Kısırlaştırma önemli, ancak tartışmaya açık, temel ilkelerini ve yöntemini belirlemeye gerek duyulan bir konu. Bu konuya, hayvan haklarının yılmaz savunucularından, HAYKONFED Başkan yardımcısı Haydar Özkan, konuşmasında açıklık getirdi. Sevgili Haydar Özkan “sürdürülebilir kısırlaştırma” diyerek görüşlerimi doğruladı.

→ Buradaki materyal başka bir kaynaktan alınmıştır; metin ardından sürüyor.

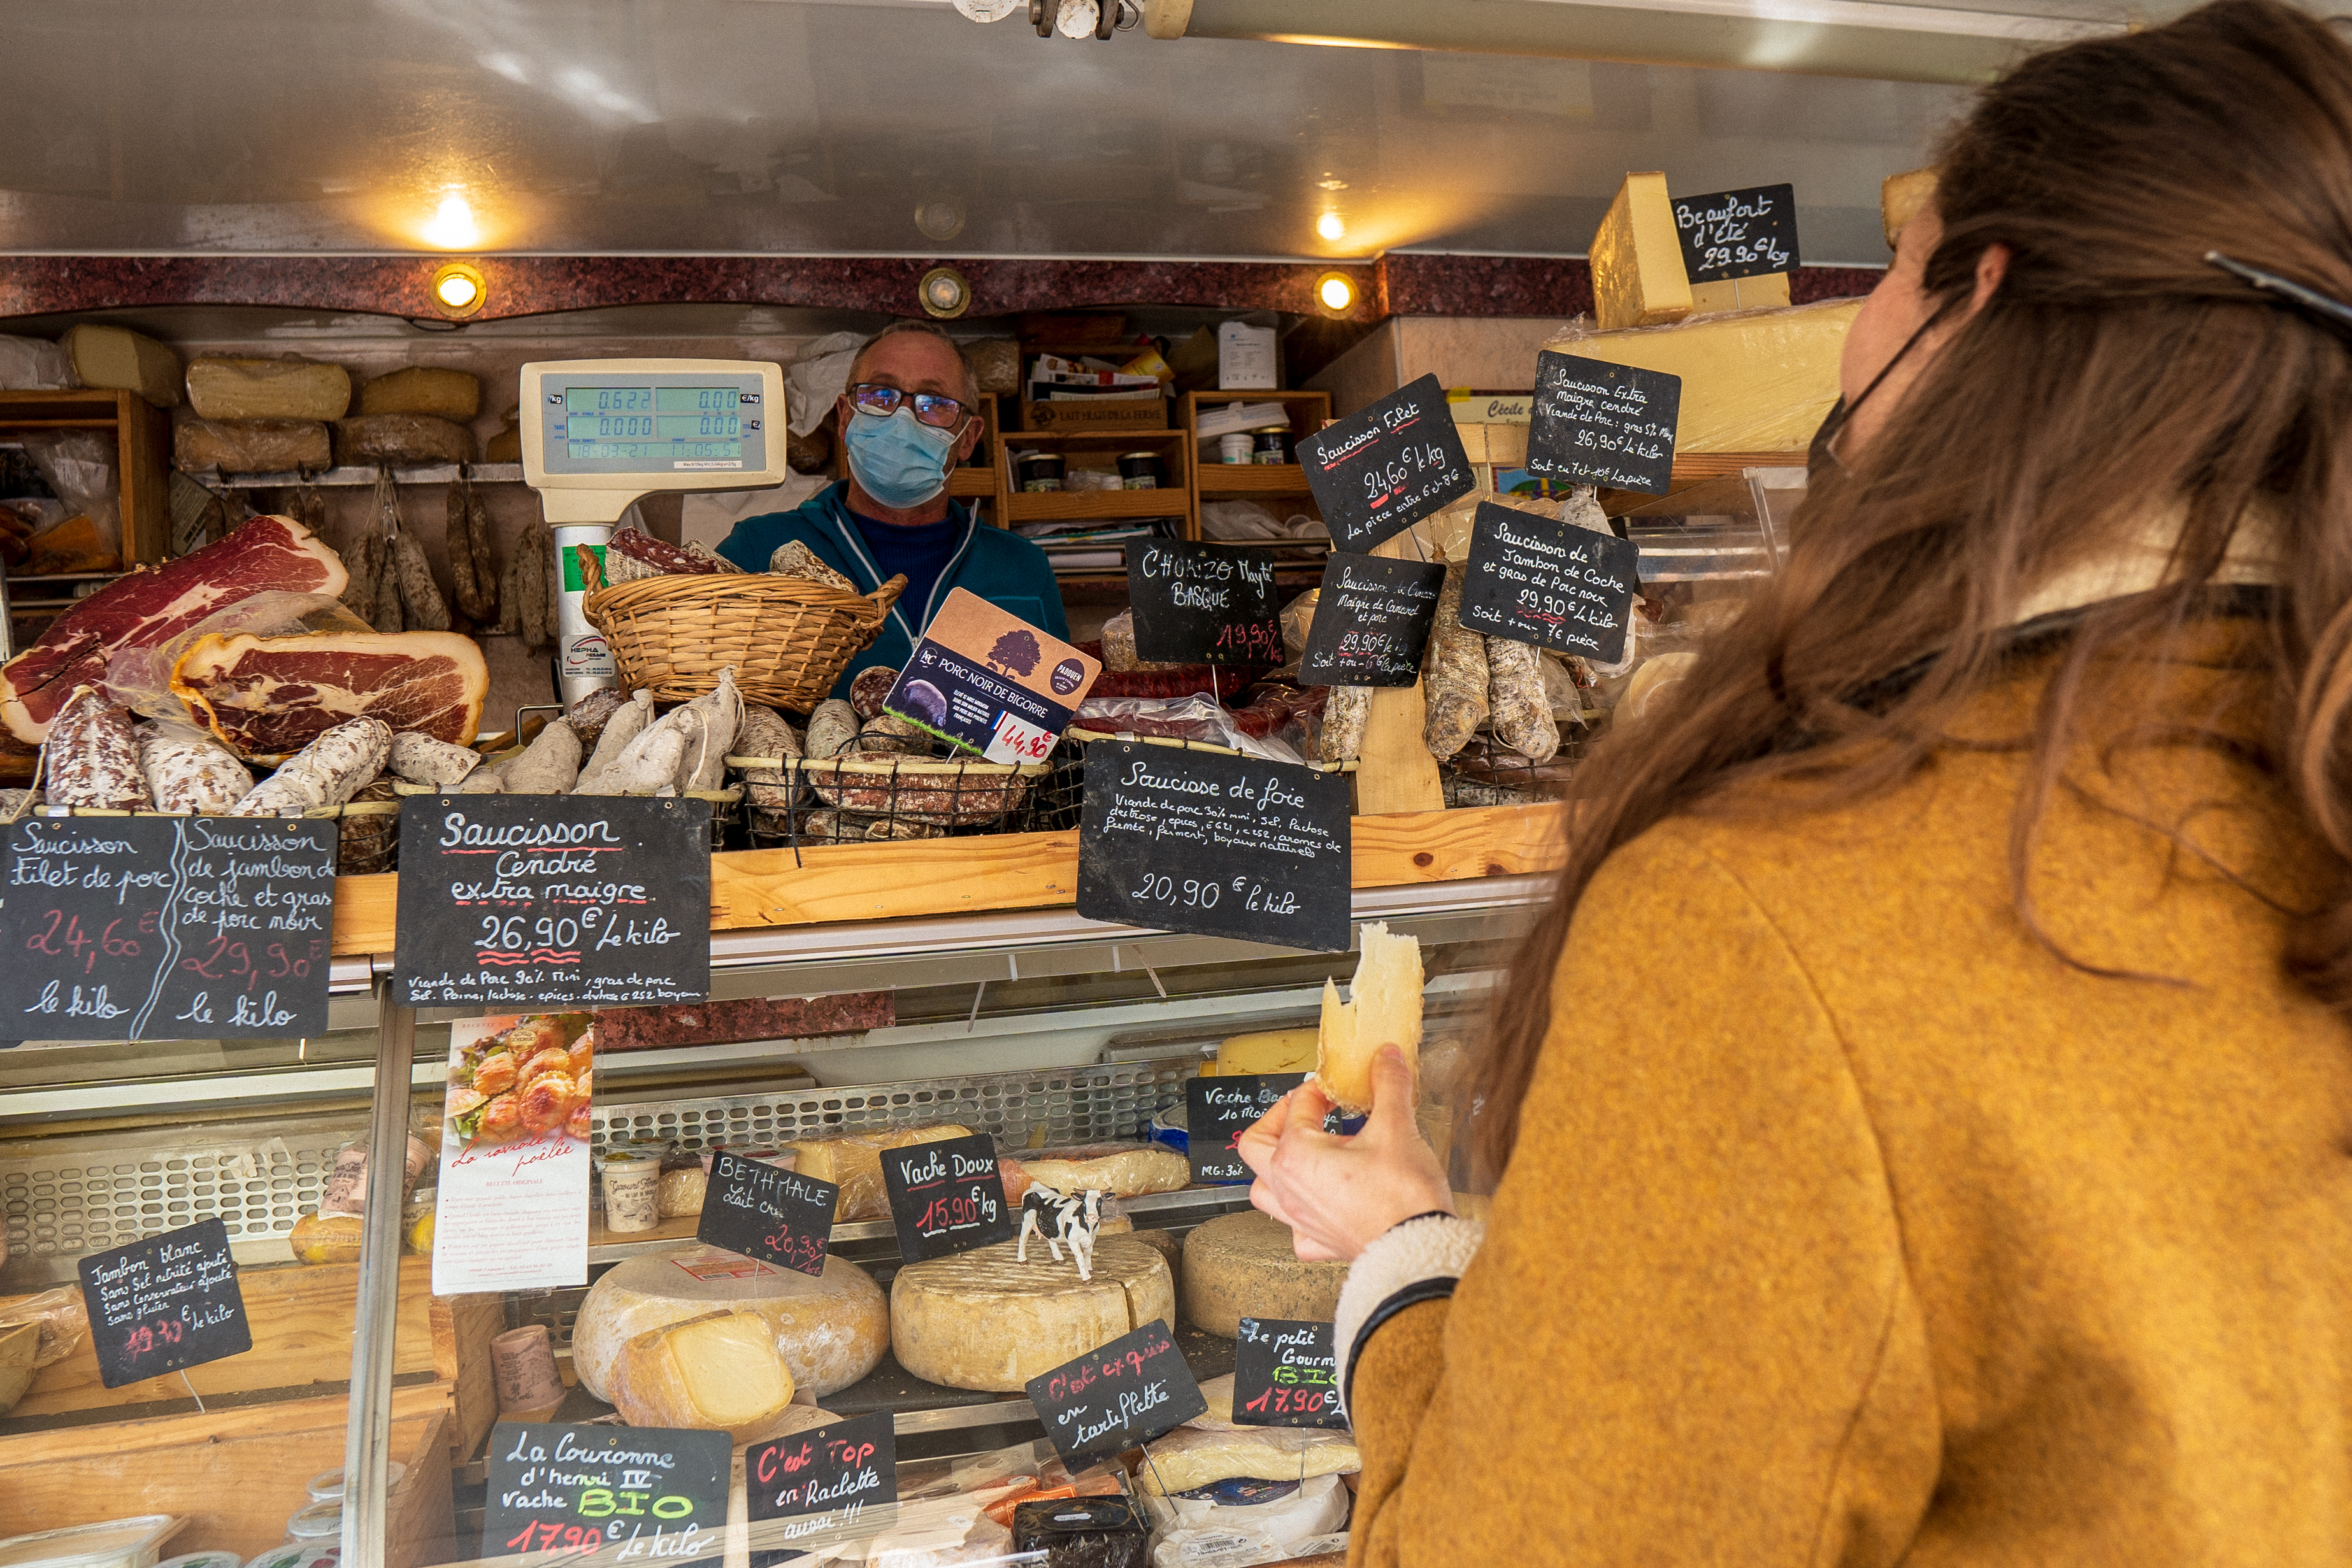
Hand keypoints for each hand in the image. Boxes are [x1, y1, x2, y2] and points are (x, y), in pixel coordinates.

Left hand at [1237, 1047, 1452, 1262]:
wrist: (1419, 1249)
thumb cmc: (1402, 1197)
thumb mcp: (1397, 1127)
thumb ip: (1389, 1085)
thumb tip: (1387, 1058)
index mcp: (1297, 1155)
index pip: (1296, 1108)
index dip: (1315, 1089)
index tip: (1333, 1085)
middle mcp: (1289, 1190)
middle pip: (1255, 1147)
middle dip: (1275, 1121)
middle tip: (1300, 1111)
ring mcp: (1301, 1221)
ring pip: (1264, 1191)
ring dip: (1274, 1167)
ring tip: (1297, 1153)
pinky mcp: (1321, 1244)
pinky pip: (1295, 1228)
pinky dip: (1299, 1212)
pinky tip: (1318, 1202)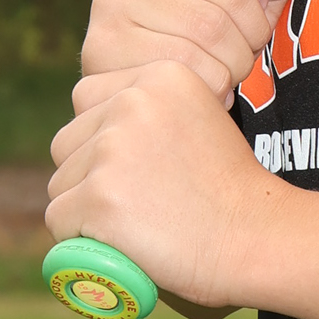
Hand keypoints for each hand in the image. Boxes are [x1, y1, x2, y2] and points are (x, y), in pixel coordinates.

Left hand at [46, 60, 286, 311]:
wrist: (259, 238)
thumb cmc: (233, 193)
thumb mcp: (199, 122)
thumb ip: (149, 115)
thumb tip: (96, 136)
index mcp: (161, 75)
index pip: (88, 99)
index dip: (102, 140)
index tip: (139, 169)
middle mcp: (132, 101)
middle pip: (67, 142)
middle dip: (88, 176)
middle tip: (139, 203)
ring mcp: (112, 149)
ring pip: (60, 184)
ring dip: (85, 211)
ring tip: (139, 223)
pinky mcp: (98, 196)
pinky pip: (59, 221)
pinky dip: (80, 241)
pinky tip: (124, 243)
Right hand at [82, 0, 310, 98]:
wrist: (135, 82)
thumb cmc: (194, 25)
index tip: (251, 3)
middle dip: (253, 32)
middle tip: (244, 50)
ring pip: (212, 32)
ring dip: (236, 63)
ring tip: (225, 68)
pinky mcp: (104, 46)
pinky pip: (189, 68)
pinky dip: (213, 85)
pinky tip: (204, 85)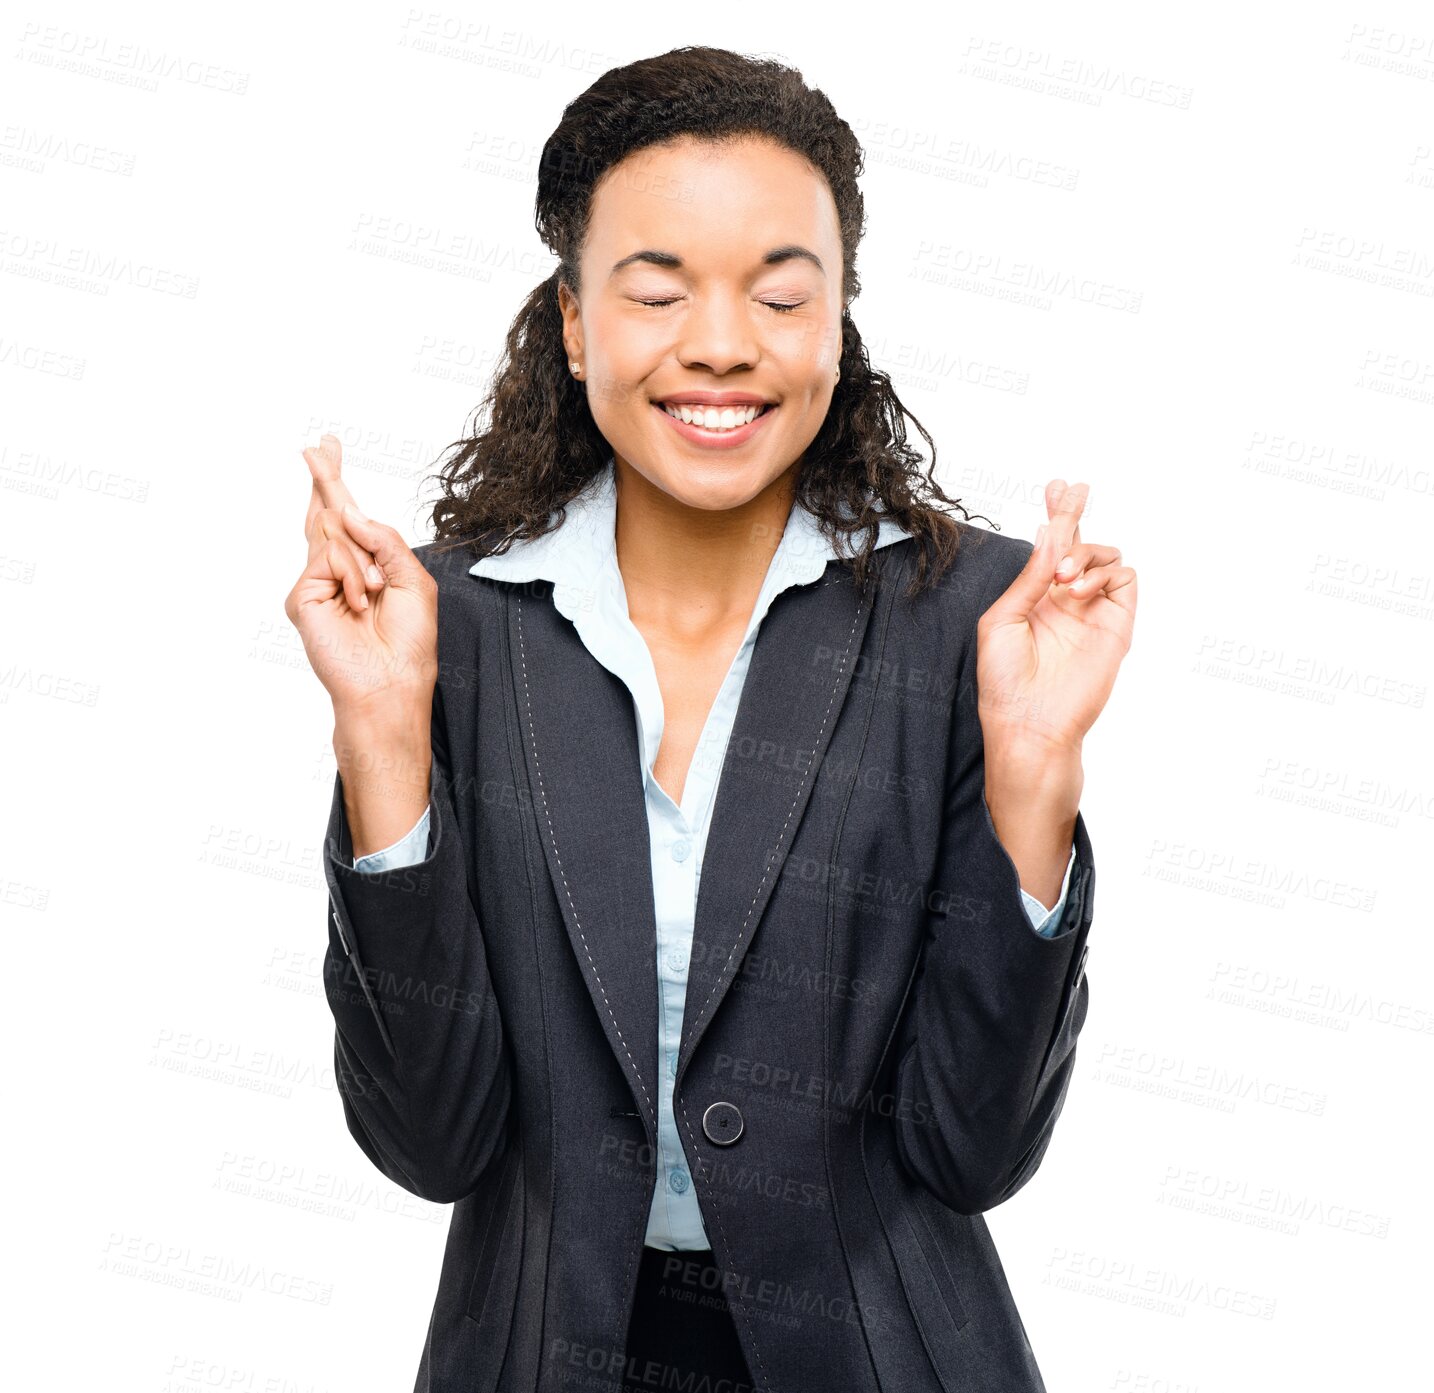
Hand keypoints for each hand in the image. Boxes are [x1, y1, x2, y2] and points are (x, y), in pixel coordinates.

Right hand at [283, 433, 437, 718]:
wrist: (390, 682)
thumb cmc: (408, 641)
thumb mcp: (414, 580)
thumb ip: (385, 540)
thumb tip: (347, 510)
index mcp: (367, 565)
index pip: (347, 517)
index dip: (336, 482)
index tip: (327, 447)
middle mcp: (337, 570)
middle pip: (323, 511)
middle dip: (324, 476)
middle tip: (319, 444)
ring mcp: (316, 583)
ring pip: (332, 531)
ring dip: (363, 560)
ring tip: (374, 595)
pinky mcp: (303, 597)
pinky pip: (328, 556)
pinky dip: (352, 576)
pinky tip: (359, 603)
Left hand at [976, 479, 1135, 759]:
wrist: (1029, 722)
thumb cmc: (1005, 680)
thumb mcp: (1002, 619)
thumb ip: (1029, 577)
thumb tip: (1050, 535)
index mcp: (1035, 596)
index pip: (1051, 548)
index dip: (1057, 516)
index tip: (1058, 486)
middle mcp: (1066, 599)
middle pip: (1081, 542)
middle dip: (1076, 512)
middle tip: (1073, 492)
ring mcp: (1094, 611)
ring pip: (1107, 555)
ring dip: (1085, 554)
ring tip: (1062, 579)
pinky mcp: (1117, 625)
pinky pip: (1126, 579)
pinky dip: (1105, 573)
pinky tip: (1077, 592)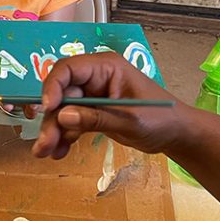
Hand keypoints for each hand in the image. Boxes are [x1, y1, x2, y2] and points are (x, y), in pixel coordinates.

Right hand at [32, 53, 187, 160]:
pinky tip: (59, 153)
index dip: (53, 86)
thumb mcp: (129, 120)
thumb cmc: (161, 119)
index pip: (68, 69)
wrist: (177, 134)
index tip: (46, 108)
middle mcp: (94, 77)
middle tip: (42, 144)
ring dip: (53, 130)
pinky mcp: (92, 112)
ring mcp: (92, 95)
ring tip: (46, 153)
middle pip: (61, 93)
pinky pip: (71, 121)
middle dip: (51, 118)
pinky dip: (63, 136)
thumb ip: (97, 118)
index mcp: (105, 67)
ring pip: (62, 109)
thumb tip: (63, 116)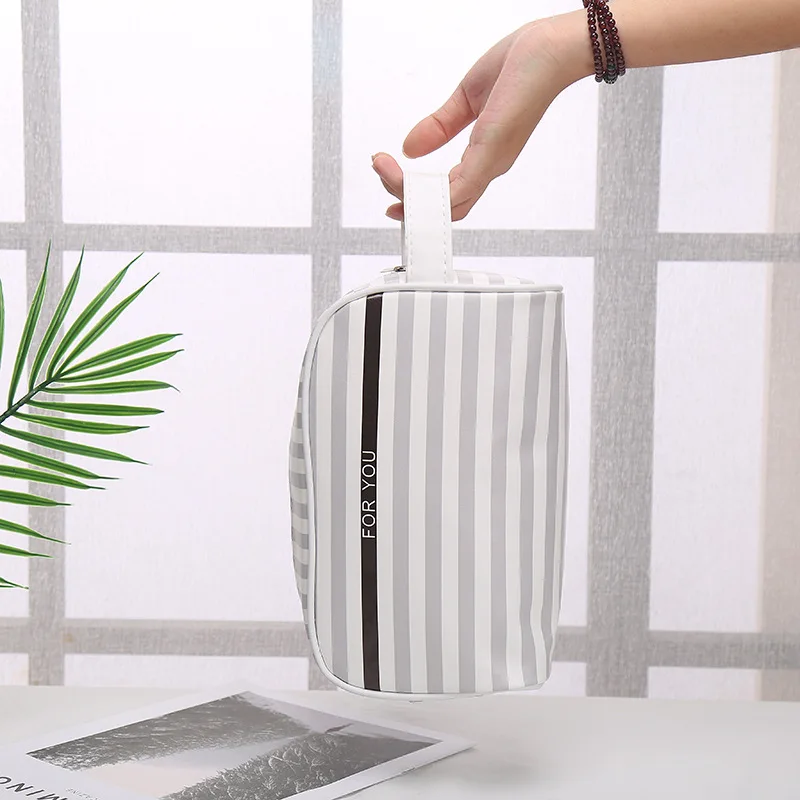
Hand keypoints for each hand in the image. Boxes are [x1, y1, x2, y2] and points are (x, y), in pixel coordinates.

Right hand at [372, 14, 590, 220]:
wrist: (551, 48)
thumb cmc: (523, 67)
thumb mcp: (466, 99)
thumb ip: (438, 127)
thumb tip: (409, 147)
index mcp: (484, 156)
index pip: (447, 193)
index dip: (416, 196)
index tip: (388, 178)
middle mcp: (488, 167)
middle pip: (442, 207)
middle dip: (403, 196)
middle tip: (379, 169)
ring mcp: (490, 164)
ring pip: (445, 205)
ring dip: (406, 194)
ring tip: (382, 167)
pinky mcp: (489, 156)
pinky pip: (456, 194)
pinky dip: (426, 197)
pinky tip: (404, 181)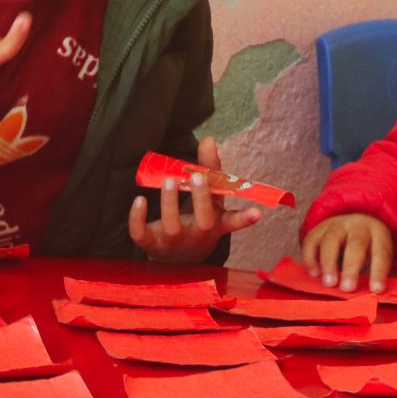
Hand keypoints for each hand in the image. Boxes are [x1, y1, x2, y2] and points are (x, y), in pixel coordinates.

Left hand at [130, 137, 264, 263]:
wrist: (176, 259)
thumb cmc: (196, 220)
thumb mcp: (208, 199)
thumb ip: (209, 169)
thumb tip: (209, 139)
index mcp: (214, 223)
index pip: (232, 221)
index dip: (245, 218)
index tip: (258, 212)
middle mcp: (197, 234)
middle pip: (203, 221)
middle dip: (201, 198)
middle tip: (198, 176)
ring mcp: (173, 241)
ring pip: (172, 225)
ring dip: (170, 202)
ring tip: (168, 179)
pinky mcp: (150, 243)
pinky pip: (141, 234)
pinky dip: (138, 218)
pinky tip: (139, 199)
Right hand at [302, 213, 395, 292]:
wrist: (352, 225)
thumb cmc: (368, 249)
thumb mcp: (378, 256)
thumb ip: (375, 273)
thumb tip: (372, 298)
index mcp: (378, 232)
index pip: (381, 251)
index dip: (379, 271)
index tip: (376, 290)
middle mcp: (357, 225)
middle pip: (355, 243)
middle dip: (351, 267)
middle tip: (347, 289)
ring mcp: (336, 225)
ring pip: (331, 240)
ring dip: (329, 263)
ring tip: (329, 284)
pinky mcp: (318, 230)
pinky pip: (311, 242)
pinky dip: (311, 259)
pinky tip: (314, 274)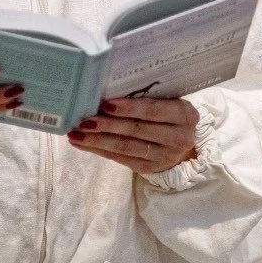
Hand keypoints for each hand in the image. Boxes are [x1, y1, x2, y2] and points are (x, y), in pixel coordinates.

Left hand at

Hayvanların yok olmasına yol açmayacak, onları doğal ortamlarında güvende yaşatacak bir önlem olarak kısırlaştırma yapılmalı. Açık alanlarda, sokaklarda, beslenmelerini, barınmalarını, su içmelerini kolaylaştıracak, kamu kuruluşları, belediyeler, yurttaşlar, dernek, federasyon ve konfederasyon tipindeki gönüllü örgütler arasında iletişim ağları kurulması ve işbirliği sağlanması gerekiyor.
Gönüllü kahramanların “Onlar dilsiz, konuşamıyorlar, onların sesi olacağız. Onlar susar, sen susma” demelerini de saygı ile karşılıyorum. Ancak, hayvanların sesi var, dilleri var, bizimle, kendi aralarında veya diğer canlılarla konuşuyorlar. Hem beden dilleri ve hem konuşma dilleri var, bizim gibi.
Biz bilmiyoruz, anlamıyoruz, algılayamıyoruz diye onlara “dilsiz, konuşamıyorlar” demek kanımca doğru değil.
İnsan soyu, bir gün gelecek, çoğunlukla, tüm canlıların dillerini ve beden dillerini mutlaka öğrenecek. Hatta öğrenmeli.
Düzenleyenlerin ve katılanların umutlarını, heyecanlarını ve güzel yüreklerini çok açık bir şekilde yaşadığım mitingde keşke birkaç tane de hedef konuşulabilseydi. Bu hedeflere katkıda bulunabilecek gönüllü kuruluşlar belirlenebilseydi.
Düzenleyenler ve katılanlar “Tek ses, tek yürek, kürekle değil, yürekle geliyoruz” dediler. Ben de bu yazıyı, sanki parmakla değil, yürekle yazdım.
İnsan, hayvan ve çevre-doğa hakları için, şiddetsiz ve yürekleri ile mücadele eden siz gönüllü kahramanlar, hepinizi yüreğimle kucaklıyorum.